"the work of God's kingdom"?

I had a heated exchange with someone long-distance the other day, and it left me feeling troubled. I had felt like I was being patronized, by someone of rising prominence in a popular Christian movement. Called him "condescending." But, afterwards, I wasn't sure if I had gotten angry because I was jealous, or my pride had been hurt, or if maybe I had some good reason to be upset.

Today I recalled his words about doing "the work of God's kingdom." It reminded me of what I've heard many others say about "building the kingdom of God," a concept I've challenged before. I suppose it's easier to get caught up in thinking you're an important part of the work of building God's kingdom when the microphone it put in your hand and so many are ready to follow you.
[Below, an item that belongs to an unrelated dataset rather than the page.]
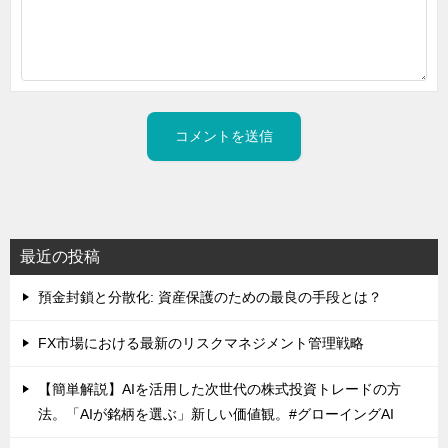
最近の投稿
預金封鎖と分散化: 資産保護のための最良の手段とは？
FX市場における最新のリスクマネジメント管理戦略
【簡単解説】AIを活用した次世代の株式投資トレードの方
法。「AIが銘柄を選ぶ」新しい価値観。#グローイングAI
Looking at it from this angle, I think at least part of my anger was justified (though probably not communicated very well). As I wrote before, I believe strongly that God's kingdom is God's work and a gift to us:

God's kingdom isn't built by our work or through our struggling. It's offered to us if we will receive it as God's work, God's gift, for God's glory. "Truly, I say to you, whoever does not receive the kingdom of God like a child shall not enter it." (Mk 10.15)
So presumption of being an important worker in the building of God's kingdom seems to me to be a reason for at least some righteous indignation. There are certainly celebrities and big shots in all human groups, but in the kingdom of God we are all (truly) "unworthy servants," or better yet we are all children. Receiving the kingdom as a gift. At most, announcing the great work that God has done. There are none of us who are crucially important, none upon whom the work depends. We all receive God's kingdom as a complete gift, or we do not receive it at all.

I am also led to appreciate again my place as a nobody, spared the temptations of thinking that I am important in "the work of the kingdom." Even the suggestion that such work actually depended on me is overwhelming. I am glad, like a child, to simply do what I'm told by my Father, day by day. And trust that his kingdom is present and growing, while I accept and rejoice in that, until one day he wipes away everything that is not his kingdom so that we all can see clearly what God has done.